Tuesday, April 10, 2007

I’m an Editing Tortoise


Where do I stand with my soon-to-be-published novel, Desert Medicine? I’m back in the editing stage. Actually, I’ve edited this novel over and over again, and finding out that those edits were just the precursor to the master edit is intimidating.

This is who I am as an unpublished writer:
I’m a kitchen-sink writer who includes every remotely related thought and feeling into the first draft of a book, then I go back and try to find a plot and theme and bring those to the surface. My disorganized (I prefer the word “creative”) method of writing is a symptom of my personality, and is paralleled in my wildflower garden (as many weeds as flowers) and my sons’ baby books (two large boxes holding stacks of report cards, drawings, and photos).

This is who I need to be in order to be a published writer:
The most prolific, successful fiction writers say that they love editing because that’s when the “magic” happens and their writing becomes a cohesive novel with foreshadowing and strong motivation. Even though I can’t imagine loving editing my own writing (I find editing is much more enjoyable when I’m editing someone else’s work!), I realize that learning to be a better self-editor is an imperative step in fiction writing, at least if I want to make a career out of writing novels.

But the creative side of me is rebellious. I don’t want to have to go back and pick apart my “art” and then reassemble it again.

To get past my procrastination impulse, I tell myself to review the editor’s suggestions for just a few minutes at a time, then journal about some possible solutions to the problems she’s found. Even if the “magic” doesn’t happen, I tell myself to trudge on.

I’ve heard fiction writing compared to marathon writing. Just when you think the finish line is close, you realize that you’ve still got five more miles to go. No one said that running a marathon would feel good during those last five miles. But how satisfied the runner feels when she finally finishes the race, all the way to the very end.

And if all else fails, I can temporarily take a break from the novel-writing marathon and instead sort through my sons’ baby-book boxes or do some weeding.

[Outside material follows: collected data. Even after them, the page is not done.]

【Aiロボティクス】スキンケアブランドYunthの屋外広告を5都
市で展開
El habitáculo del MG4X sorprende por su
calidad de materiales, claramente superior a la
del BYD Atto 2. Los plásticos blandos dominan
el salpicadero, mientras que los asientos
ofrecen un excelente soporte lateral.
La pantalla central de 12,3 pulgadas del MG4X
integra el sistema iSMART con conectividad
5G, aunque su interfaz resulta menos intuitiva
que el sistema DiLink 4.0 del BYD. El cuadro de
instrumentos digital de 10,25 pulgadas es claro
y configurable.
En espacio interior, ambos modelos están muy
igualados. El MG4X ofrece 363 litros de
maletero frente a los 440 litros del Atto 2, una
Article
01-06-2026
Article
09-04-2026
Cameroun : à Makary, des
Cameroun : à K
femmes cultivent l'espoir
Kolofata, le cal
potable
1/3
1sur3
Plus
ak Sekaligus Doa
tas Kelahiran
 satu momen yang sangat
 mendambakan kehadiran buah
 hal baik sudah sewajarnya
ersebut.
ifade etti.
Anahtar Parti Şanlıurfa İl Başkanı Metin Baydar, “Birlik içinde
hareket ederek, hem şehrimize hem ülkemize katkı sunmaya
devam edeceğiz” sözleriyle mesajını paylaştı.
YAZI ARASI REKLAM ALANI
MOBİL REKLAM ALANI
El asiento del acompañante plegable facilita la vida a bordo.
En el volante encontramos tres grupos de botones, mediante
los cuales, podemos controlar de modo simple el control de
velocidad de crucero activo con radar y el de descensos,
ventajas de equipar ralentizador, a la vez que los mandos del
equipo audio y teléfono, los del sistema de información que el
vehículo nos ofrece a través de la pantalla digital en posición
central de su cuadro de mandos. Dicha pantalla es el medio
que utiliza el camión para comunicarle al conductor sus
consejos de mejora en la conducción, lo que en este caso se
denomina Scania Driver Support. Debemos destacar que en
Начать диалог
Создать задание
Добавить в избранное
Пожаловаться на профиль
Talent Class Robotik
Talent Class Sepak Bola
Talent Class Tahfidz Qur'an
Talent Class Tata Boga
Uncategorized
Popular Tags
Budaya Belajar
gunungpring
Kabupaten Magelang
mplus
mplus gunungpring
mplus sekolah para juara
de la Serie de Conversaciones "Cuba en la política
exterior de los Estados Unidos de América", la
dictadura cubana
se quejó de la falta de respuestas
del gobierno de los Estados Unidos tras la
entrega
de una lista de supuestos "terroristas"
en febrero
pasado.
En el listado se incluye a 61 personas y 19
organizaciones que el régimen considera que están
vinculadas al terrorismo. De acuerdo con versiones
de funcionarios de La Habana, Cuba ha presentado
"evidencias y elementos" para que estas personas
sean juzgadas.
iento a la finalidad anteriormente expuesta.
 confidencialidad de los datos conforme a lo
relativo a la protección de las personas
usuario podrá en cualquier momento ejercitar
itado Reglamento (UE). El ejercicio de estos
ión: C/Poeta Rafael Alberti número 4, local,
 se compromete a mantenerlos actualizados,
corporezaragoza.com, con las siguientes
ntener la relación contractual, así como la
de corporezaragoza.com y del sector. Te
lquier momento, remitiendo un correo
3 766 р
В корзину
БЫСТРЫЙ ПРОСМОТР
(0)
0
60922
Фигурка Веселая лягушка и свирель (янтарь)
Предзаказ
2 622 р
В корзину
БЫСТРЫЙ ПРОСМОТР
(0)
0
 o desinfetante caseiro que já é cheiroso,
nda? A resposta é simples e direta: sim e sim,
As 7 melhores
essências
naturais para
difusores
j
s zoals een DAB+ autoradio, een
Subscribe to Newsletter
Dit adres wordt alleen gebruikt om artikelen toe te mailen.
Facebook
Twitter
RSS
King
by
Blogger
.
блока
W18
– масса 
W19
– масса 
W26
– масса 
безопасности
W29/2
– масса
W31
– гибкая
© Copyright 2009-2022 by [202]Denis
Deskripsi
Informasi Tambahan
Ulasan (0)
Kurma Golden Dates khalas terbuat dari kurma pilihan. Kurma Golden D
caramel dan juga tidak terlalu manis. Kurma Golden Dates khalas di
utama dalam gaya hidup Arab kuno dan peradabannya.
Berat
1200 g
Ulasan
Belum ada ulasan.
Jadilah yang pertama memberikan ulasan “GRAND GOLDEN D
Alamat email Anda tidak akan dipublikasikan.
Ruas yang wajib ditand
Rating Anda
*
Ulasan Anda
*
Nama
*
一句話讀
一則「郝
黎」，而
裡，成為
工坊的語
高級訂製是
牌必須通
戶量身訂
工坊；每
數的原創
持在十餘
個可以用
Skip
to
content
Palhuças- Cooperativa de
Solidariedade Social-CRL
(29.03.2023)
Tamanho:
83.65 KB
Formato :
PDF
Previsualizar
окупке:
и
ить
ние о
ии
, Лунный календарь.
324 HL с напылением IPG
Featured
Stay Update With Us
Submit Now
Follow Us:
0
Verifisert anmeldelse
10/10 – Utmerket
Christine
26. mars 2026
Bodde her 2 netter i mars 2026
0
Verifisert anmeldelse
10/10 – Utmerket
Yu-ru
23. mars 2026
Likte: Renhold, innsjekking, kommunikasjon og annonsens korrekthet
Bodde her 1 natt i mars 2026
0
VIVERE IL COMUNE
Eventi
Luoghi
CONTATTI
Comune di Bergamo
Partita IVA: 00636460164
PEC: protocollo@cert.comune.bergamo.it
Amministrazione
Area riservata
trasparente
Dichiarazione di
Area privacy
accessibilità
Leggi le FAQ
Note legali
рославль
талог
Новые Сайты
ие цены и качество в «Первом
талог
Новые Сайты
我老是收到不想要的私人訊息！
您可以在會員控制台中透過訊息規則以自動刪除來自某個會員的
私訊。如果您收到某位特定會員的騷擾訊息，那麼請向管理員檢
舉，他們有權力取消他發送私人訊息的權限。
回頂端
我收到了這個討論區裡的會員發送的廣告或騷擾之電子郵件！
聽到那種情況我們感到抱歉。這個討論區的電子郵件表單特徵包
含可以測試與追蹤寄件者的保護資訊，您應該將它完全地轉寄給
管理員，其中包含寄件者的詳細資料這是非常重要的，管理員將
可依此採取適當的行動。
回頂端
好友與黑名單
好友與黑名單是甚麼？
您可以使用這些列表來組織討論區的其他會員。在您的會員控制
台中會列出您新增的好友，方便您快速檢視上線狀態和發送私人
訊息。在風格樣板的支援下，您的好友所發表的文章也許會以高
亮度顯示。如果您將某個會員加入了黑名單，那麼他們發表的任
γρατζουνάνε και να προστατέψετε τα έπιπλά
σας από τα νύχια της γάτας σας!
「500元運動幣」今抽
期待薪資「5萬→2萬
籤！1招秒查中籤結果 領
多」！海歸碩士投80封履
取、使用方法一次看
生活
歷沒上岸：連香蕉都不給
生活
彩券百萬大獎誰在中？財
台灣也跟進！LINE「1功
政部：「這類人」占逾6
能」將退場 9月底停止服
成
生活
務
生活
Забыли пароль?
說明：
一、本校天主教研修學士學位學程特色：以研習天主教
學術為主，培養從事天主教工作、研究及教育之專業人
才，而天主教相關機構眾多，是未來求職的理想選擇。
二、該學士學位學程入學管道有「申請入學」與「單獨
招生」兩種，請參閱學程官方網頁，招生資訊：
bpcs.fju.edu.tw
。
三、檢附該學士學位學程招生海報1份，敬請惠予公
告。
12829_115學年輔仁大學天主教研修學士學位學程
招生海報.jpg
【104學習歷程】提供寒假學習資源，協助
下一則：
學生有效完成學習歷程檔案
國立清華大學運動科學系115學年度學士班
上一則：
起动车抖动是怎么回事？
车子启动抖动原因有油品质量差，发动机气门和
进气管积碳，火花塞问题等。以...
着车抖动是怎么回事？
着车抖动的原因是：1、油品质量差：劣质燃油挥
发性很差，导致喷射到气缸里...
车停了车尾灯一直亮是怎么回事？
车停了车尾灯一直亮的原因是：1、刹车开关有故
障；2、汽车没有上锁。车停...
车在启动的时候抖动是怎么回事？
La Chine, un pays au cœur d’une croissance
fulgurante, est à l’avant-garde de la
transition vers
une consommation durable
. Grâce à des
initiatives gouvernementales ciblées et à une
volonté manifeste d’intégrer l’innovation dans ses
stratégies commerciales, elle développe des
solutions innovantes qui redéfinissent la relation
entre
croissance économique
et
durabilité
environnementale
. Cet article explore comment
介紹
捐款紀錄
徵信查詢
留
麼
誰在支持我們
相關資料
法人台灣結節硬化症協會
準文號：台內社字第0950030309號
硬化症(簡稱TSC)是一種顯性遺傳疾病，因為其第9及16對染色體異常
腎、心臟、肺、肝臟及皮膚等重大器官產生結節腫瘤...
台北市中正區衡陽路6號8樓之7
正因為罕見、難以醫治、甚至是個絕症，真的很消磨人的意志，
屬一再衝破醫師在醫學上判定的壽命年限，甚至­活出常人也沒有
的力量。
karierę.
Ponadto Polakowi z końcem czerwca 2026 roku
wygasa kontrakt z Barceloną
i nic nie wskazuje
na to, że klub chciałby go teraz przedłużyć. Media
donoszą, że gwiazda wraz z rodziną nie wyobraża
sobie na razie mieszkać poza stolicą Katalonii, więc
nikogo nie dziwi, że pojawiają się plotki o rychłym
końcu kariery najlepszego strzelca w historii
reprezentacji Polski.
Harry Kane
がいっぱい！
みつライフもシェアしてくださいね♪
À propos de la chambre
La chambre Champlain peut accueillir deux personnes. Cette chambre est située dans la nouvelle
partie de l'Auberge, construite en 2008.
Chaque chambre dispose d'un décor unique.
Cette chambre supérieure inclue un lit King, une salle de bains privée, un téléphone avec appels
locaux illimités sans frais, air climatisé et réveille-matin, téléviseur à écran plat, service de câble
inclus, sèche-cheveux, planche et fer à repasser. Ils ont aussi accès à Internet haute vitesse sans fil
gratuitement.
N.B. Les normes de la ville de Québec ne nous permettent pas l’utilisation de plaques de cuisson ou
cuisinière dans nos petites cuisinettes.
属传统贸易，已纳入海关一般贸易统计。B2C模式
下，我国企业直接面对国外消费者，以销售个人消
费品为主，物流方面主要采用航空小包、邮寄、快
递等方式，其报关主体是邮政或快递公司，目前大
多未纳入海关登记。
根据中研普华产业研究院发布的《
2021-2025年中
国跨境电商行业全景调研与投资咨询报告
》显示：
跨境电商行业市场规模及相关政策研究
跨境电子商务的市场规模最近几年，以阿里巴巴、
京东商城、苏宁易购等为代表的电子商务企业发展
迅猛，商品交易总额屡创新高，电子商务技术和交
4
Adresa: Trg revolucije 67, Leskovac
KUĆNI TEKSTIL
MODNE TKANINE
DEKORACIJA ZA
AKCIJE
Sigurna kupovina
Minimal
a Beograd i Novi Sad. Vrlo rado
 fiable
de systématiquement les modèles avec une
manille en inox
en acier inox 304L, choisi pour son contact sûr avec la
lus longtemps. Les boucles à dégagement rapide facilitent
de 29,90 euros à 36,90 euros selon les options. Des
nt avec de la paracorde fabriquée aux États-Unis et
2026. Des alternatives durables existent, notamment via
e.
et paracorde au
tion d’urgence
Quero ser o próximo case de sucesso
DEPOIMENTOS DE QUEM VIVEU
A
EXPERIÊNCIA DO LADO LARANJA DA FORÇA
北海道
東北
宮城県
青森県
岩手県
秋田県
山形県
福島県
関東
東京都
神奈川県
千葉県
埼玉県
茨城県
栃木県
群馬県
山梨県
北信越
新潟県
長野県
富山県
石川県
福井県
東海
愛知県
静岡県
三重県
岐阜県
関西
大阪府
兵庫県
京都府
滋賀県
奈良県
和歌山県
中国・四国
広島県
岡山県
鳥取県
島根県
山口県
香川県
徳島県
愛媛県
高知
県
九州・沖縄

Photo: My cousin’s pet tortoise.

2 comments:

Cheryl said...

Good luck with the editing!

Timothy Fish said...

When I was writing Searching for Mom, I discovered that I enjoy the editing process far more than what I enjoy the first draft. The first draft is hard and it is hard to keep track of everything. I don't know that I would say that editing is where the "magic" happens, but it is during editing that I am able to read my work at about the same pace as a reader will be reading it. While writing the first draft I have a tendency to forget some of the details of the previous chapters. If I have to put the work aside for a while then I forget even more. When I come back to it, I may think I need to remind the reader of what a character is doing when there is no need to do so. When I am editing a work, I don't have to worry about filling in the empty space and I can focus on making the story work. Editing also gives me a chance to get rid of the corny stuff and replace it with things that sound a lot better.